Nodule 1 has 4 annotations.
-- Annotation 1 centroid: [ 331.90680101 312.30982368 1480.44962217]
-- Annotation 2 centroid: [ 328.60546875 309.91796875 1479.73046875]
-- Annotation 3 centroid: [ 327.91666667 309.88293651 1479.01785714]
-- Annotation 4 centroid: [ 332.55660377 313.88050314 1479.94339623]
Nodule 2 has 4 annotations.
-- Annotation 1 centroid: [ 360.81122449 169.19642857 1542.10459184]
-- Annotation 2 centroid: [ 360.82233503 169.21319797 1542.14720812]
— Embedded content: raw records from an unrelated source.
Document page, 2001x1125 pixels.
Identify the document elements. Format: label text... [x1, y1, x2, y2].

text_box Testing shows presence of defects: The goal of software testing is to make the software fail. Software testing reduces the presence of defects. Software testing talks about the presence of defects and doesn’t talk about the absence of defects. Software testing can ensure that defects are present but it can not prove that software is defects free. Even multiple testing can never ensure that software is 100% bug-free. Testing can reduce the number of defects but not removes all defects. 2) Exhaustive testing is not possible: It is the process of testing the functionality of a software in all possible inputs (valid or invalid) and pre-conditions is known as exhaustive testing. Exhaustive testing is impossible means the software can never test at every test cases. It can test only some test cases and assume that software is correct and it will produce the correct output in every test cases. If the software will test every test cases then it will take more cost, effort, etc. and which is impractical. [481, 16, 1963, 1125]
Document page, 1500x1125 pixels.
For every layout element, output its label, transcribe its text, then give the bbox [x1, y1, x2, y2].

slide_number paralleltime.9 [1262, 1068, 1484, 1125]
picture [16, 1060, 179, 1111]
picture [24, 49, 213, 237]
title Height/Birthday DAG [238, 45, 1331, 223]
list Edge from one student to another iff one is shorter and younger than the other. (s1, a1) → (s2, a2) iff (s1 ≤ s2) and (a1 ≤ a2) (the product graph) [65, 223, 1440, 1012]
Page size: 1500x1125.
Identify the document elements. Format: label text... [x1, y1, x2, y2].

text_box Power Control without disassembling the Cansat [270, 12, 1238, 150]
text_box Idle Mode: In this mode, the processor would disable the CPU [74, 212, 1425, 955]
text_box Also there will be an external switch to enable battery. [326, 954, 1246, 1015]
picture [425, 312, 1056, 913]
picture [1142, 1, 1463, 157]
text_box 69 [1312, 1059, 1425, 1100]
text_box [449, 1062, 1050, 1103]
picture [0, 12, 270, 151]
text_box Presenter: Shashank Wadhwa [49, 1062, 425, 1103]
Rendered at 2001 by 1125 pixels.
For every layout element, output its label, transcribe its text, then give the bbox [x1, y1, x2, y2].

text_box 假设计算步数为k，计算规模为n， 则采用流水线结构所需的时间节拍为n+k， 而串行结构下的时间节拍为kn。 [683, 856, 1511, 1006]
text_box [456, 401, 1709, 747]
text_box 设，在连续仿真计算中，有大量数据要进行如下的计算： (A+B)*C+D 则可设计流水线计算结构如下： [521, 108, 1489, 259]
-- Annotation 3 centroid: [ 361.05243446 168.86142322 1542.34269663]
-- Annotation 4 centroid: [ 361.25501433 171. 1542.80659026]
Nodule 3 has 1 annotations.
-- Annotation 1 centroid: [ 336.41666667 348.83333333 1545.75 ]
Nodule 4 has 4 annotations.
-- Annotation 1 centroid: [ 340.54020979 245.07692308 1606.14160839]
-- Annotation 2 centroid: [ 341.29061103 244.65275708 1605.90834575]
-- Annotation 3 centroid: [ 341.75417299 244.03490137 1606.95827011]
-- Annotation 4 centroid: [ 341.53110048 245.58532695 1606.5 ]
You can supply annotation clusters (variable, nods
, above) to the scan.visualize
function, and arrows will annotate where the nodules are present in the scan.